[Opening PASSAGE SHOWN section]

There has been so much excitement about the financial settlement of the North Shore Road issue. My email inbox has been almost about nothing else. Everyone from the Great Smoky Mountains Association board to various environmental groups have been sending out congratulations.
On Saturday, Feb. 6, Ken Salazar, Secretary of the Department of the Interior, is going to be in Bryson City to formally announce this settlement. Imagine! This has been going on since 1943. Now thanks to our Congressman Heath Shuler and Superintendent Dale Ditmanson, it will be settled.
So come to the celebration!
What: Signing of Settlement Agreement on proposed North Shore Road in Swain County, NC.
When: Saturday, February 6th, 11:30am – 12:30pm
Where: Bryson City Town Square
Intersection of Main Street and Rector Street
Bryson City, NC
(Rain location) Fine Arts Center Swain County High School 1415 Fontana Road Bryson City, NC
This decision is so important that I’ve repeated the Superintendent’s media advisory in full. Here goes:
After nearly 70 years of debate and a nine-year decision making process, it appears virtually certain that the proposal to construct the North Shore Road will come to an end this Saturday. Swain County Commissioners are
scheduled to vote on Friday on whether to accept a new agreement, which has been proposed by the Department of Interior, to replace the 1943 Agreement.
There is every reason to expect that the Commission will vote to accept the new agreement, which explicitly nullifies the earlier agreement, and supports a payment to Swain County of $52 million over a ten year period.
If the Commission accepts the new agreement, there will be an event on the lawn of the old Swain County Courthouse on Saturday at 11:30 a.m. at which Interior Secretary Ken Salazar and the Chairman of the Swain County County
Commission will sign the new agreement. NC Governor Bev Perdue and a representative of TVA have also been invited. Representative Heath Shuler, who has played a critical role in gaining federal acceptance of the new agreement, will also participate.

[Closing PASSAGE SHOWN section]

• EXERCISES TO COMPLETE:
(a) According to the North Shore Road post, how much money would the new agreement pay Swain County, and over what period?
(b) Summarize the North Shore Road post in two sentences.
(c) Write a continuation of the North Shore Road post, starting right after its final sentence.
The listing after this point is separate material and has no connection to the North Shore Road post.

[Opening EXTRACTED ENTRIES section]

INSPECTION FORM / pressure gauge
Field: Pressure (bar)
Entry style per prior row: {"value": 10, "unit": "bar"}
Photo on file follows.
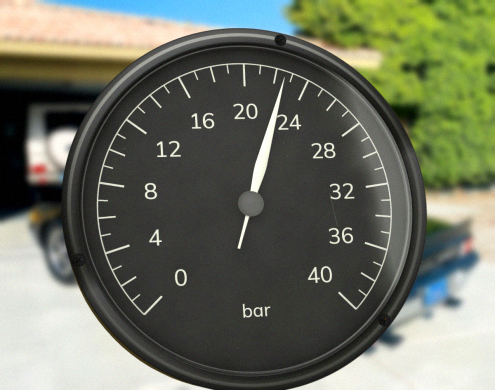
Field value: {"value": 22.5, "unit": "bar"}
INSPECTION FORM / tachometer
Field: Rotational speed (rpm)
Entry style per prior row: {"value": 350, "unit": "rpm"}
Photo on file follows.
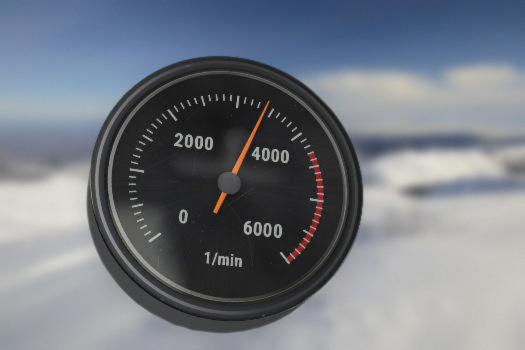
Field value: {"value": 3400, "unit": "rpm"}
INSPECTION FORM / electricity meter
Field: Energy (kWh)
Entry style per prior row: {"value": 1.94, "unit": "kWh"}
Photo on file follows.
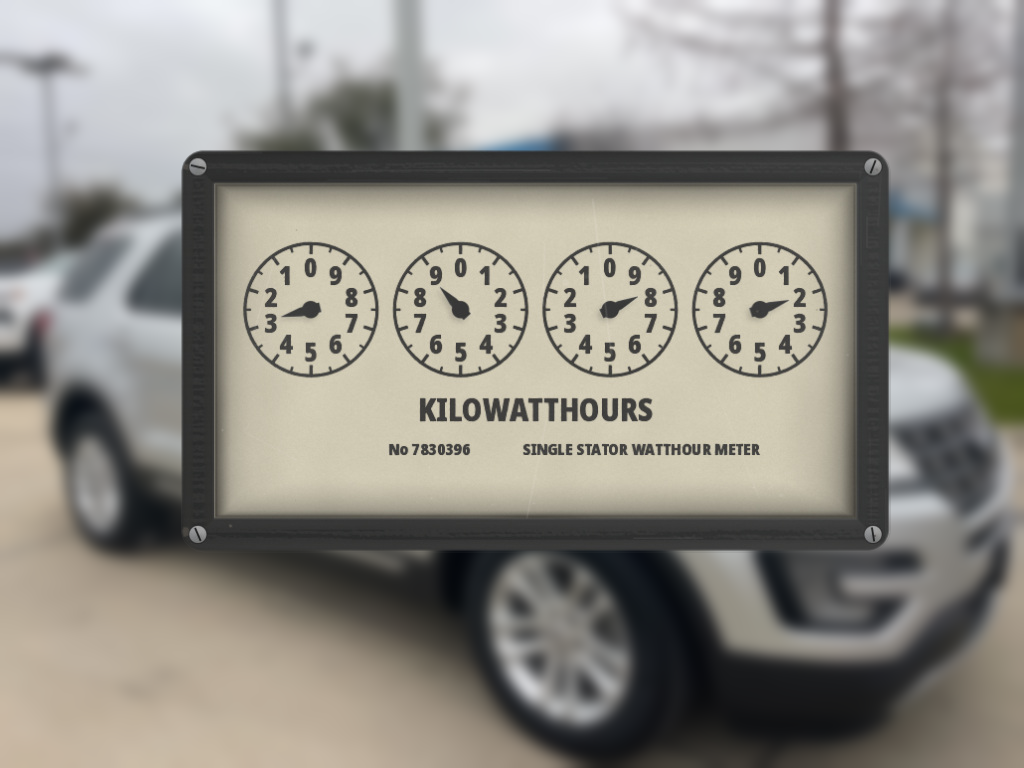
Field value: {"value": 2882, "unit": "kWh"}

[Closing EXTRACTED ENTRIES section]
[Opening EXTRACTED ENTRIES section]

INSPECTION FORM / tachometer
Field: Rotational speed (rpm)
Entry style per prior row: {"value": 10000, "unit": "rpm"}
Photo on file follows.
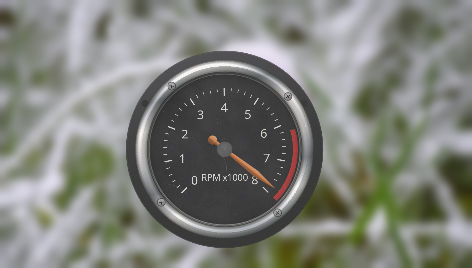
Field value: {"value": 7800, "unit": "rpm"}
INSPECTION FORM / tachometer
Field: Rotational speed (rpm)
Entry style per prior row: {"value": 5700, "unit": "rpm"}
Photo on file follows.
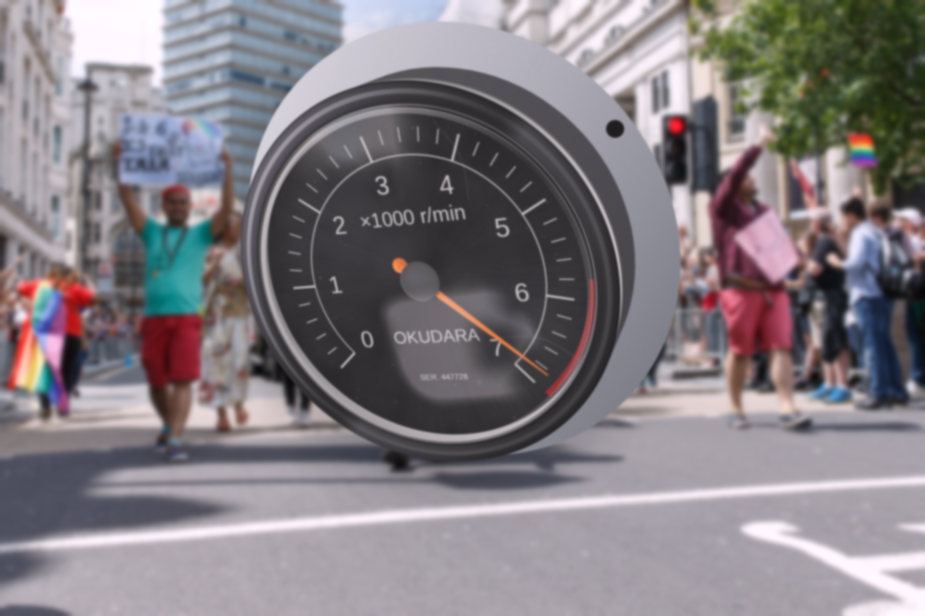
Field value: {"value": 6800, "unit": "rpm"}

[Closing EXTRACTED ENTRIES section]

• ANSWERS BELOW:
(a) $52 million over a ten-year period.

(b) Interior Secretary Ken Salazar is coming to Bryson City on Saturday, February 6, to formally announce a settlement of the North Shore Road issue, which has been going on since 1943, and the public is invited to the signing in the town square. The superintendent's media advisory says that if Swain County Commissioners accept the new agreement, which nullifies the 1943 Agreement and supports a $52 million payment to the county over ten years, Salazar and the commission chairman will sign it at an 11:30 a.m. event.

(c)
This is the outcome supported in the NPS Record of Decision issued in December 2007 as the alternative that best protects the resources of Great Smoky Mountains National Park, a goal that I know we all share. Although we are glad that we have finally reached this landmark decision, we also
need to be sensitive to those that made the sacrifice when they were moved off the land. While the outcome of the Swain County vote on Friday is expected to be 4-1 in support of the settlement, that one vote has been the
voice of those that supported the road. Those are among the families whose heritage we praised during the 75th Anniversary celebrations throughout 2009. As was stated in the EIS, the Park is committed to continue to provide the same access to the North Shore cemeteries as we have in the past.
Finally, I want to thank all of you who worked for many years towards reaching a resolution to this issue. I know that many of you spent many hours working on the EIS alternatives, attending and organizing public meetings, and communicating with the public about the North Shore Road
issues and decision-process. Few initiatives that the Park has undertaken contribute more significantly towards the Park’s mission of preserving our natural and cultural resources and providing for the enjoyment of these
resources unimpaired in the future.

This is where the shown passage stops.